ENTRIES SUPPLIED START

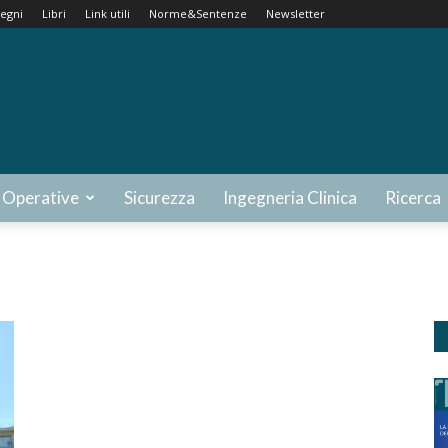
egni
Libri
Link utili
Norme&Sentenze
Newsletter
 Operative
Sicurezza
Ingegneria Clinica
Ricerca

ENTRIES SUPPLIED END
ENTRIES SUPPLIED START

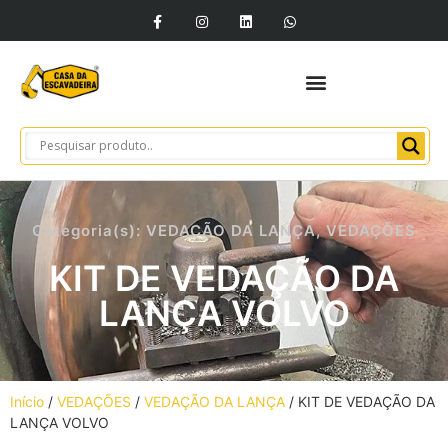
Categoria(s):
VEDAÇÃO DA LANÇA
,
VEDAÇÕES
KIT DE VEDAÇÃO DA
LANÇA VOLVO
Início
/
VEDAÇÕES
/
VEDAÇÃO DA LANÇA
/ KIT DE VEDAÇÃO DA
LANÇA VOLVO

ENTRIES SUPPLIED END

• [EXERCISE DETAILS]
Pick out each row above that contains the string "VEDAÇÃO", treating uppercase and lowercase as different.

• [ANSWER FOR THE TASK]
VEDAÇÃO DA LANÇA
KIT DE VEDAÇÃO DA
VEDAÇÃO DA LANÇA
/ KIT DE VEDAÇÃO DA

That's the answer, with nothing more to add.